Jones admits there was an adjustment period, including learning how to deal with injuries that forced him to miss three games.
"Once I got the hang of that, everything feels like it's coming naturally to me again," Jones said.
While concerned about Jones, Giants defensive coordinator Perry Fewell said everything starts with slowing down Turner, who rushed for 1,340 yards. If New York can do that, then it can put pressure on run with a front four led by All Pro defensive end Jason Pierre-Paul, Justin Tuck and Osi Umenyiora.
"It's well documented that when he goes over 100 yards, they win," Fewell said. "It's going to be vitally important that we control him, that we have to come up with a body part on that guy.

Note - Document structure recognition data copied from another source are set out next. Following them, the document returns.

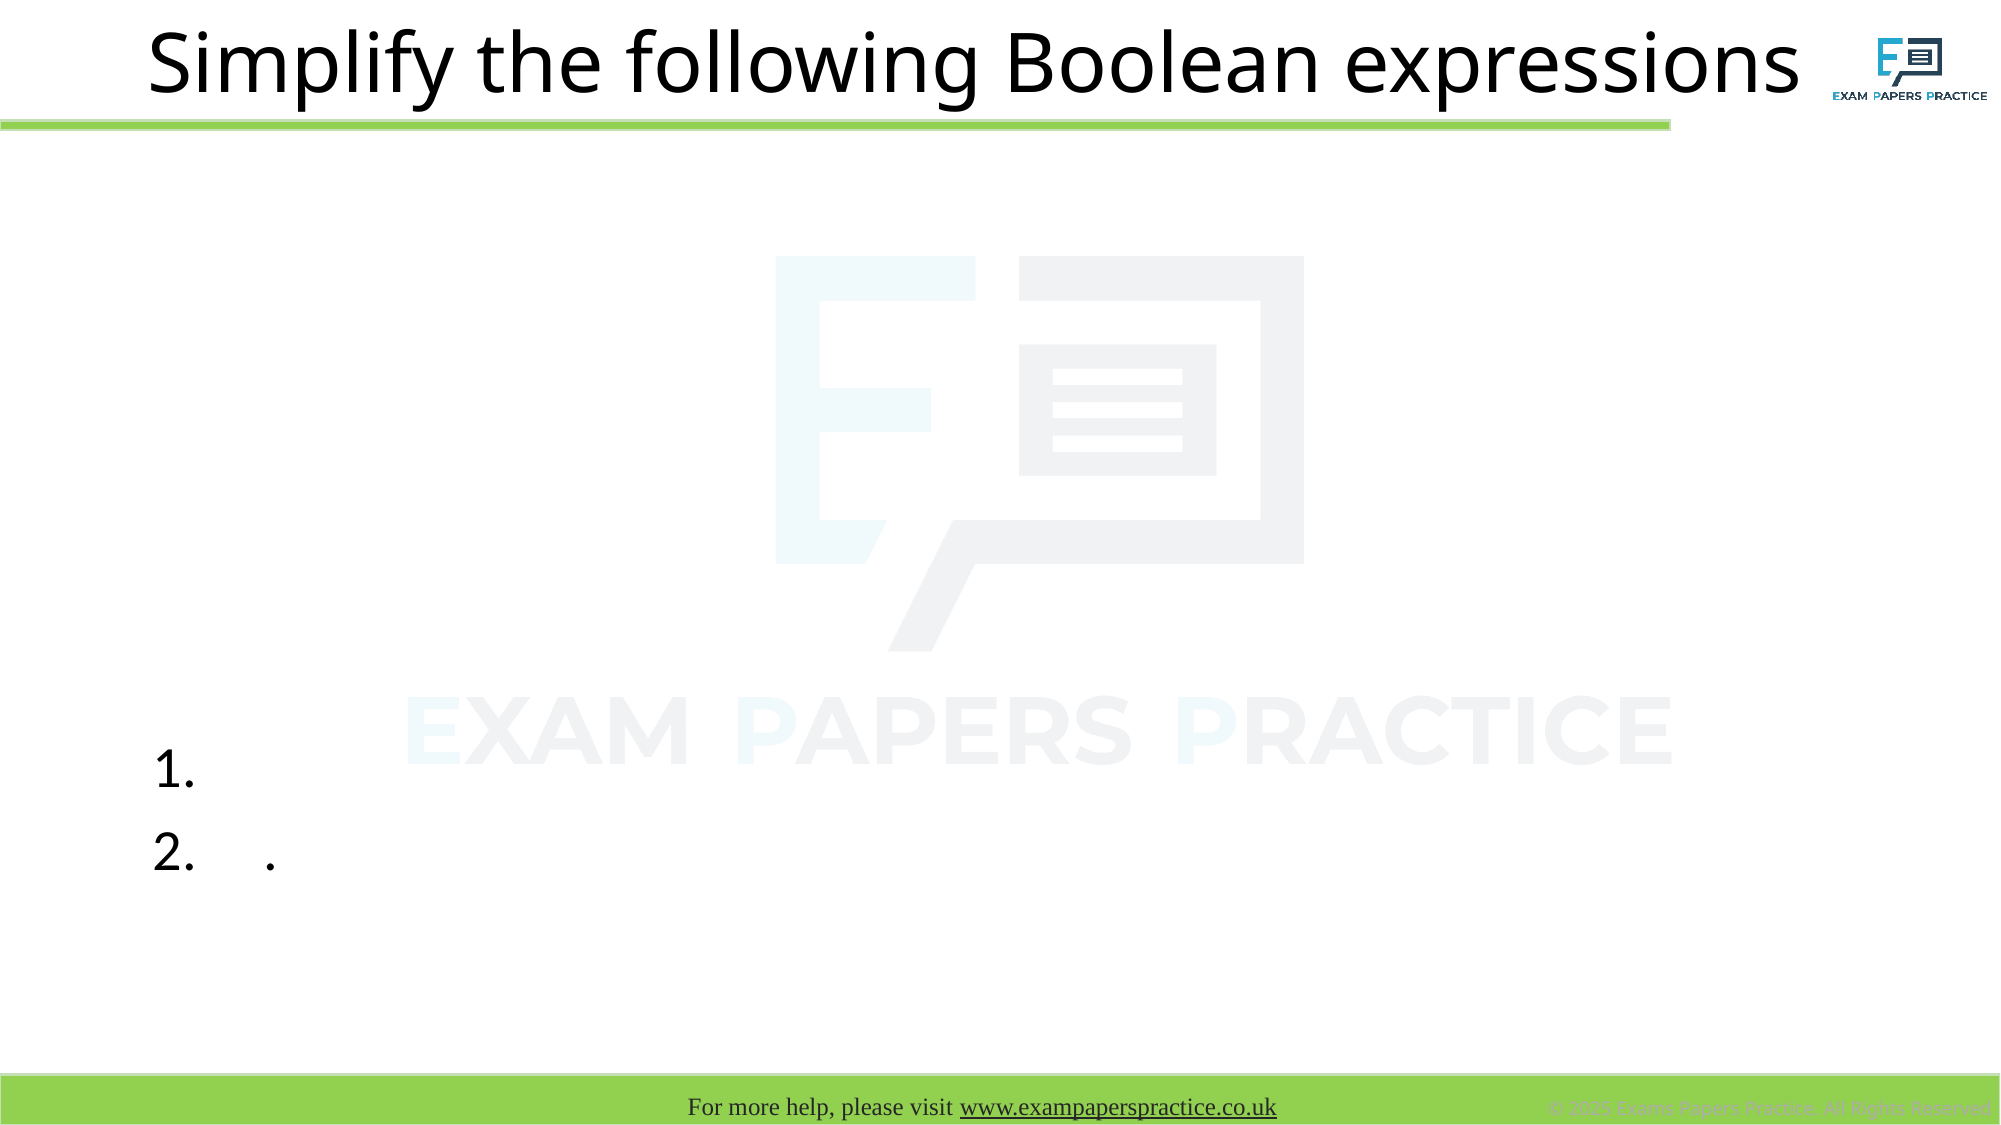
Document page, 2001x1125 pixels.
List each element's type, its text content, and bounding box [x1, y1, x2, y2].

title Simplify the following Boolean expressions [132, 11, 1858, 121]
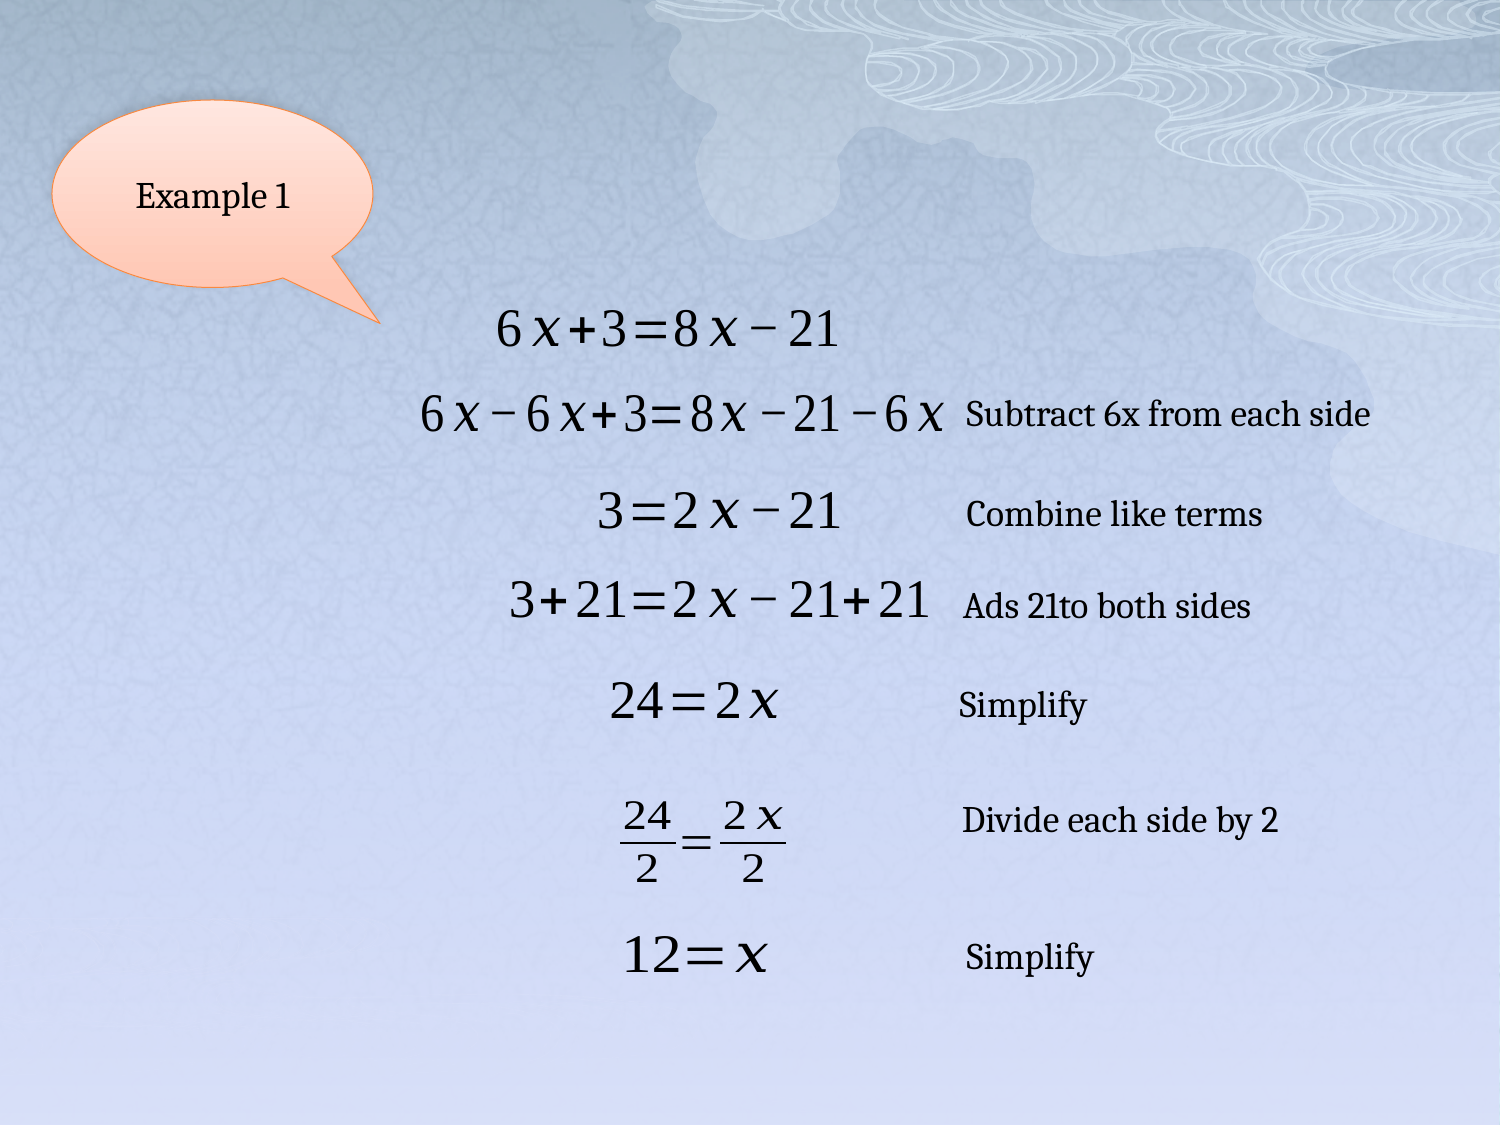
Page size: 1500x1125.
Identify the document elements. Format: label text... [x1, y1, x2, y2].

text_box Ads 21to both sides [948, 573, 1411, 634]
text_box Subtract 6x from each side [951, 381, 1415, 442]
text_box Simplify [951, 924, 1415, 985]
text_box Simplify [944, 672, 1408, 733]
text_box Divide each side by 2 [947, 787, 1410, 848]
text_box Example 1 [51, 99, 381, 325]
text_box Combine like terms [951, 481, 1415, 542]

He's a big strong guy. When I say big, strong guy, he's like Maurice Jones-Drew in that he's very powerful. We've got to do a great job of wrap tackling."
The Falcons don't have to worry about the Giants' running game as much. New York finished last in the league in rushing, averaging less than 90 yards. That's forced Manning and the passing game to step up and he's had a spectacular season.

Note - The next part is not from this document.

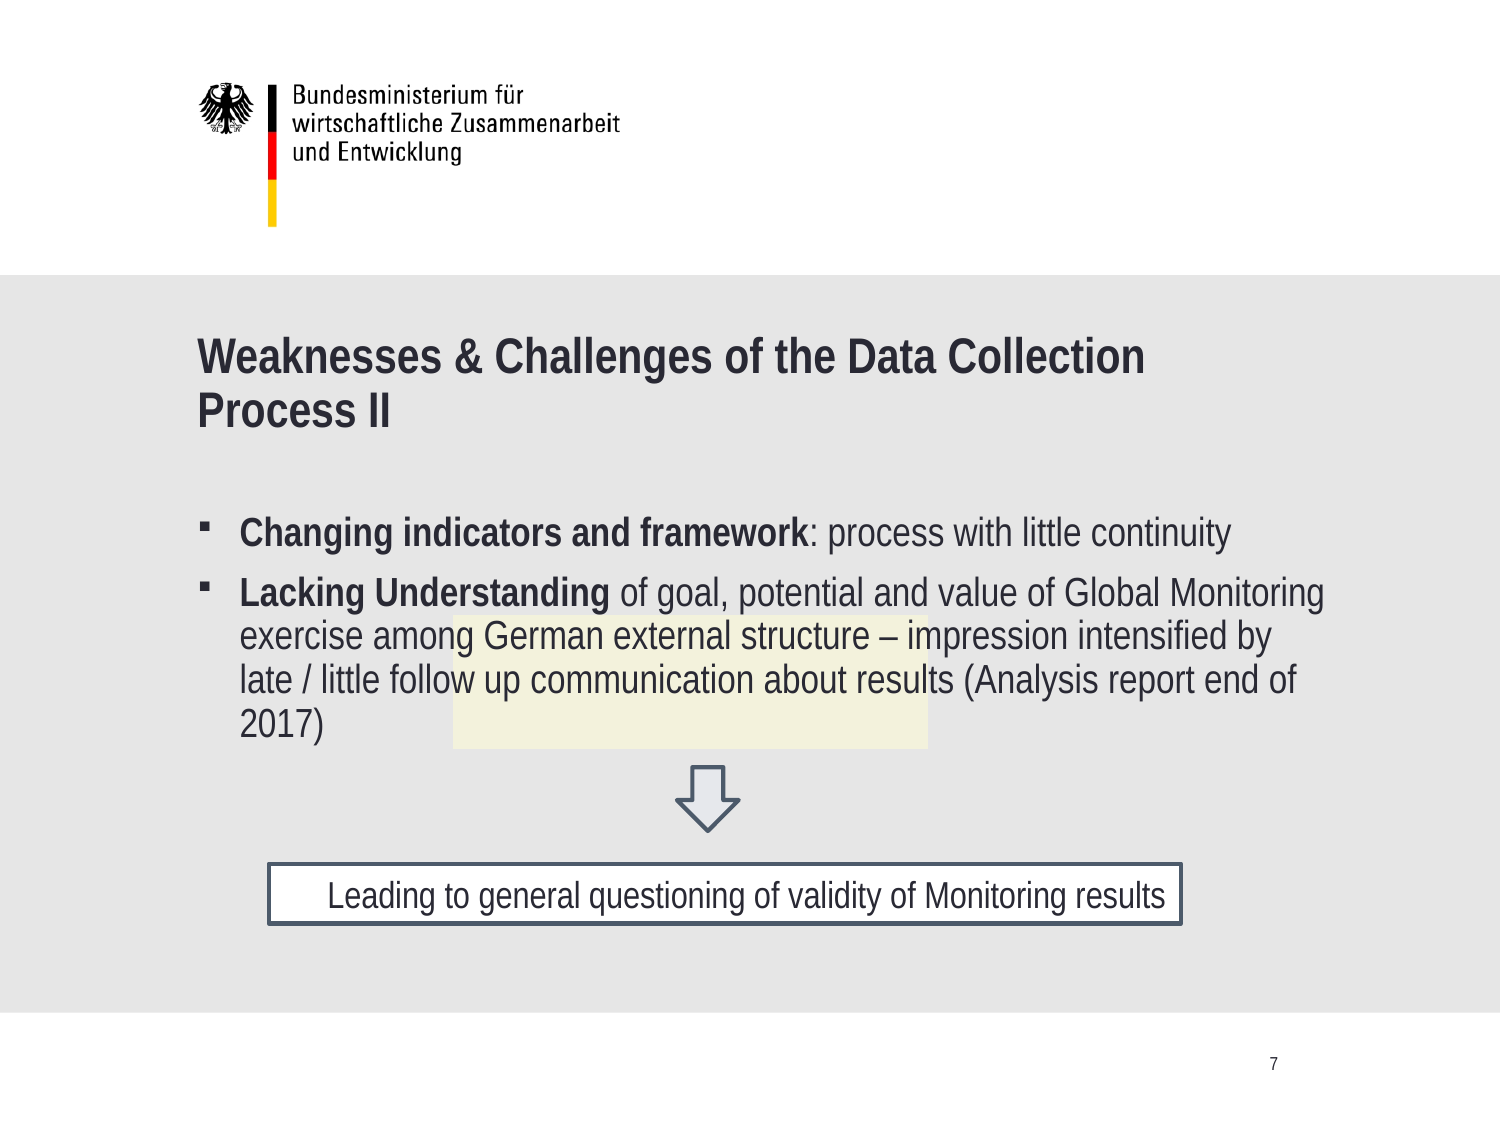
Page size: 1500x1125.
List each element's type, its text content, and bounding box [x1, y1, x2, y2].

Manning threw for 4,933 yards, with Cruz catching 82 passes for a team-record 1,536 yards and nine touchdowns. The Giants set a team record, averaging 295.5 yards passing and they led the NFL with 18 completions of 40 or more yards this season.

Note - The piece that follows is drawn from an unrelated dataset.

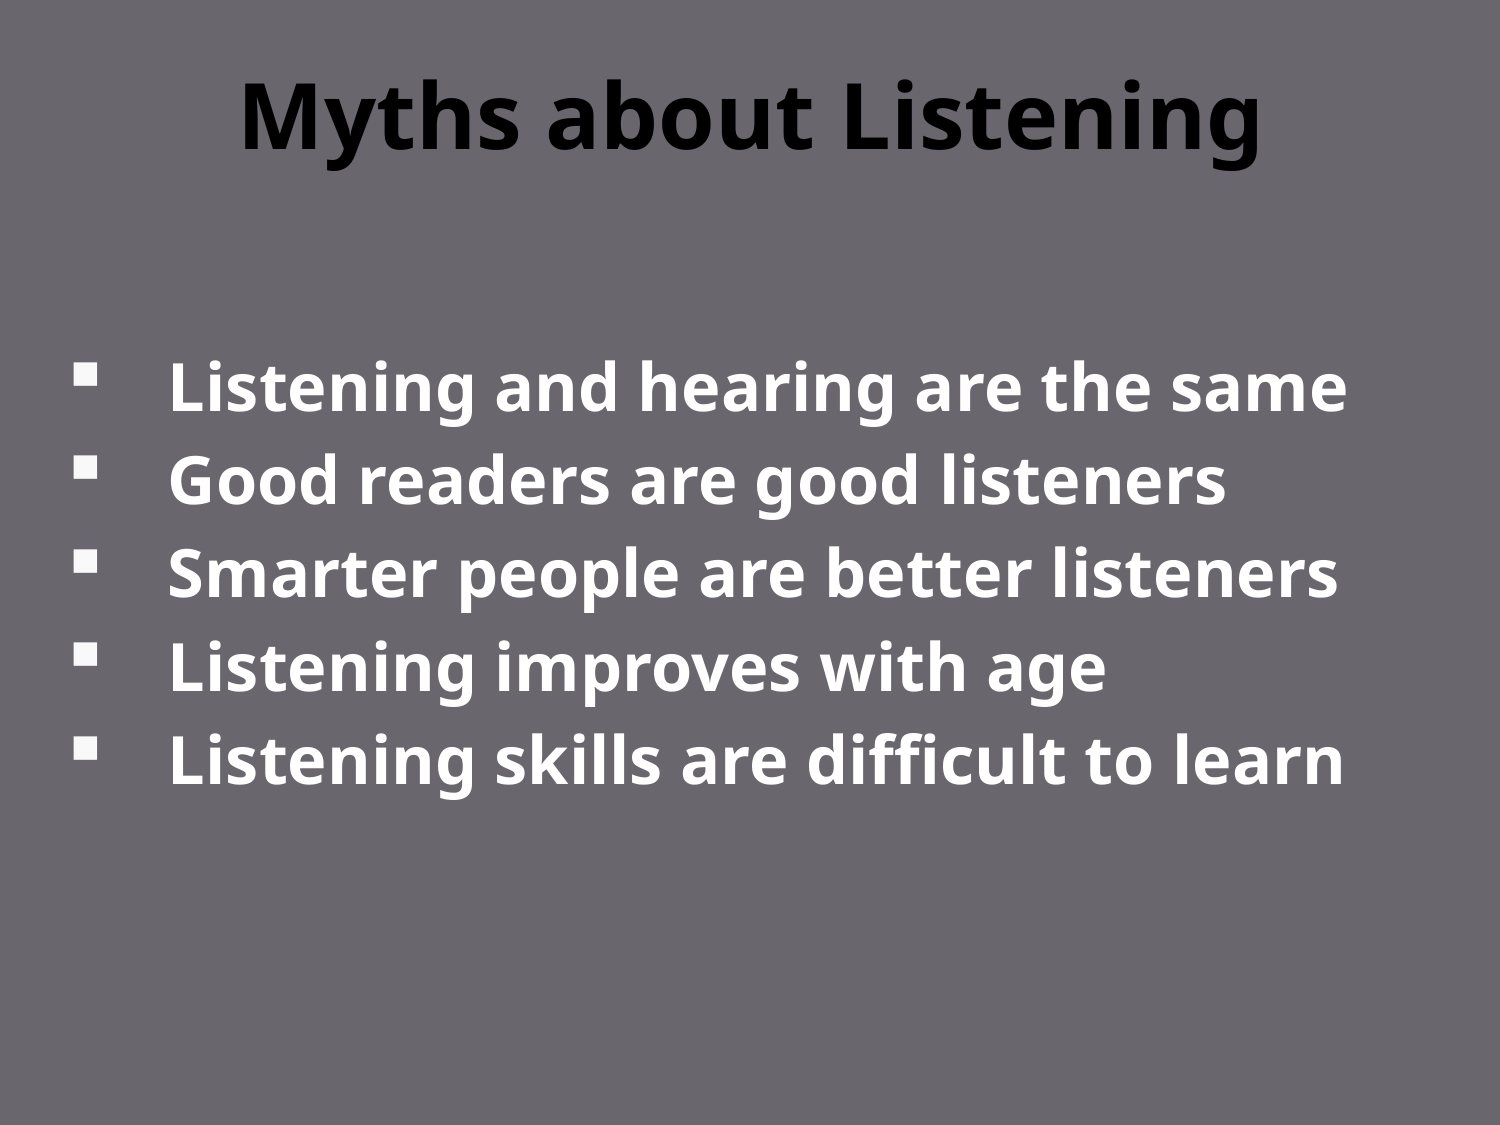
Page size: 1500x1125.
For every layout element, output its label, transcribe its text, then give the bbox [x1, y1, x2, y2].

title Myths about Listening [76, 19, 1427, 207]
list Listening and hearing are the same Good readers are good listeners Smarter people are better listeners Listening improves with age Listening skills are difficult to learn [53, 243, 1500, 1125]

"We always have that capability -- to hit the big play," Manning said. "Now it's just being consistent, making those third downs, those third and shorts, intermediate plays that become big, keep drives going."
Cruz is fast but most of his big plays have come when he makes a defender miss a tackle and he gets into the open field. His 99-yard touchdown against the Jets came after he split two defenders after a 10-yard catch. His 74-yarder against Dallas last weekend was on a short square out where one player missed the tackle, and he outraced two defenders down the sideline.
"I think anytime I get a chance to get the ball, I want to make the big play," said Cruz, who was signed as a free agent in 2010. `Whether it be a deep route or an intermediate route, I am just trying to do the most I can with that catch or route."
The Giants have as much depth at receiver at Atlanta. Hakeem Nicks also had a 1,000-yard season, catching 76 passes for 1,192 yards and seven touchdowns. There is also the forgotten man, Mario Manningham. He has been bothered by a knee injury in the final month, but finished with 39 catches for 523 yards, a 13.4 yard average. Tight end Jake Ballard (38 catches for a 15.9 yard average) returned to practice this week after missing two games with a knee injury and expects to play.
"I believe in our receiving corps and high-flying offense right now," said Nicks, who expects a breakout game from Manningham. "With Eli in charge, we can get the job done. Eli has been doing a great job of leading us so far this season, so our confidence is in him and we know we can get the job done. "
Falcons safety William Moore said it's going to be hard to confuse Manning.
"It's the playoffs. We're going to have to (force turnovers)," Moore said. "Turnovers are going to be key this weekend. I'm really comfortable with our game plan this week and what we've got going on. We know what to expect against a great offense like that."